▶ _Exercise objective_:
Your task is to retype, word for word, the lines from the start of the data through the line holding "464 420 19.38". Do not include the pictures.

═══

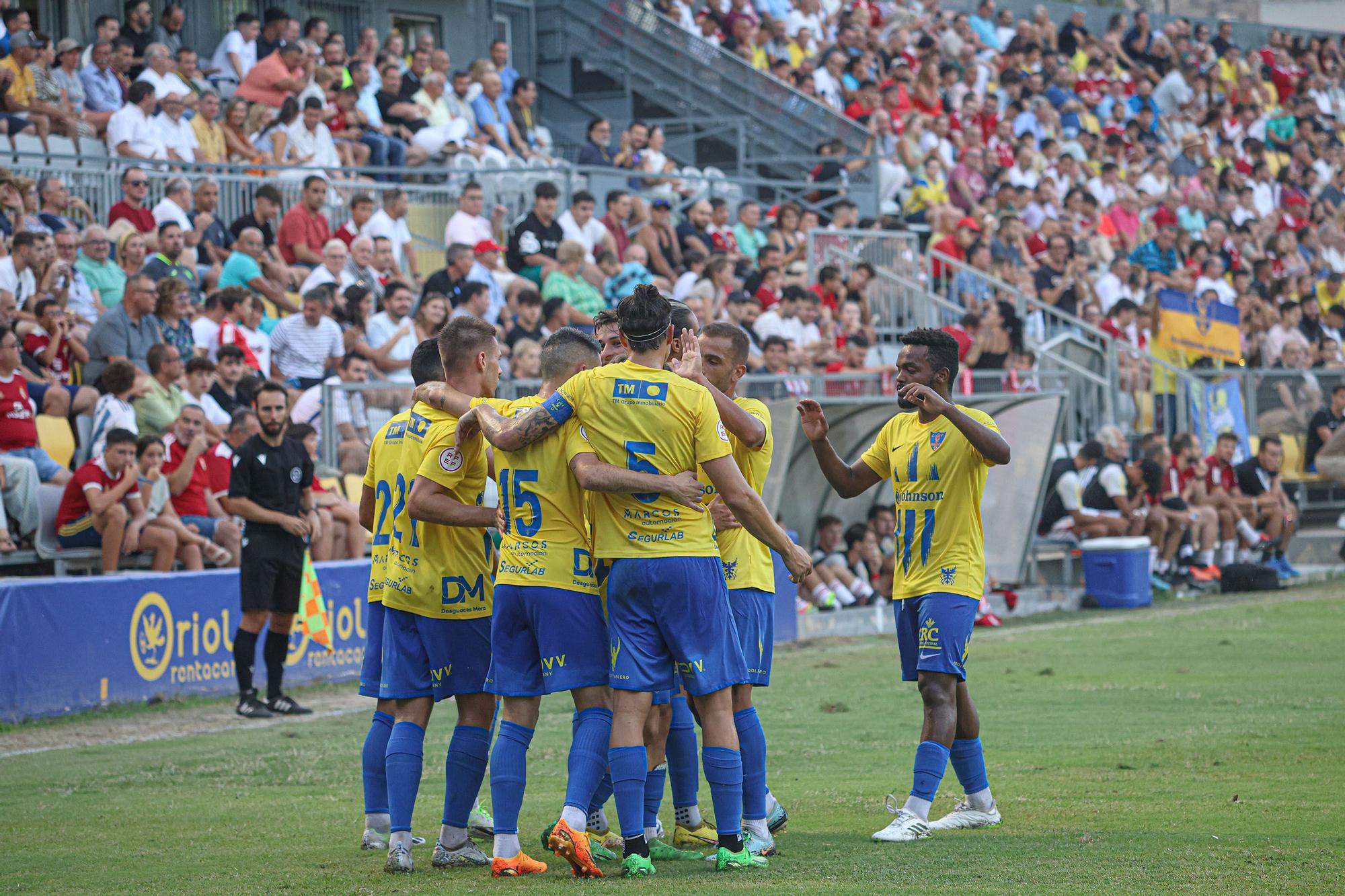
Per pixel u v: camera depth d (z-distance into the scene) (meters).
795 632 49.66
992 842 19.84
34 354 42.59
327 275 51.41
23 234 43.59
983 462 21.41
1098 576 58.16
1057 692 35.81
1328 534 72.69
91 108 56.19
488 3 85.50
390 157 63.72
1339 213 115.00
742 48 85.62
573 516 19.11
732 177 81.69
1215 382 71.50
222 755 29.64
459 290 52.97
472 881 18.09
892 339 64.88
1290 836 19.84
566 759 28.50
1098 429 65.44
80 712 35.09
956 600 21.12
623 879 17.84
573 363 19.86
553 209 58.50
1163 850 18.92
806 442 51.16
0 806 24.36
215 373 43.69
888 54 95.50
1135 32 116.75
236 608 39.22
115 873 19.00
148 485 39.47
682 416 18.88
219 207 53.62
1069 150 97.25
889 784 25.11
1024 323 68.62
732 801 18.66
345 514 42.72
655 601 18.67
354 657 42.12
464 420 19.38
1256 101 118.31
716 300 59.41
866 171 77.75
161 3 68.31
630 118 85.69
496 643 19.22
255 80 60.06
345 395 45.25
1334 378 77.62
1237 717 31.45
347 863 19.53
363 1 78.75
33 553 38.62
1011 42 104.25
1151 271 86.31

═══

▶ _Answer section_:
Per pixel u v: camera depth d (z-distance into the scene) (meters).
795 632 49.66
992 842 19.84
34 354 42.59
327 275 51.41
23 234 43.59
983 462 21.41
1098 576 58.16
1057 692 35.81
1328 534 72.69
91 108 56.19
488 3 85.50
390 157 63.72
1339 213 115.00
742 48 85.62
573 516 19.11
732 177 81.69
1215 382 71.50
222 755 29.64
459 290 52.97
472 881 18.09
892 339 64.88
1290 836 19.84
566 759 28.50
1098 429 65.44
80 712 35.09
956 600 21.12
623 879 17.84
573 363 19.86
553 209 58.50
1163 850 18.92
806 442 51.16
0 806 24.36
215 373 43.69
888 54 95.50
1135 32 116.75
236 608 39.22
115 873 19.00
148 485 39.47
682 416 18.88
219 207 53.62
1069 150 97.25
889 784 25.11
1024 323 68.62
732 801 18.66
345 514 42.72
655 601 18.67
354 657 42.12
464 420 19.38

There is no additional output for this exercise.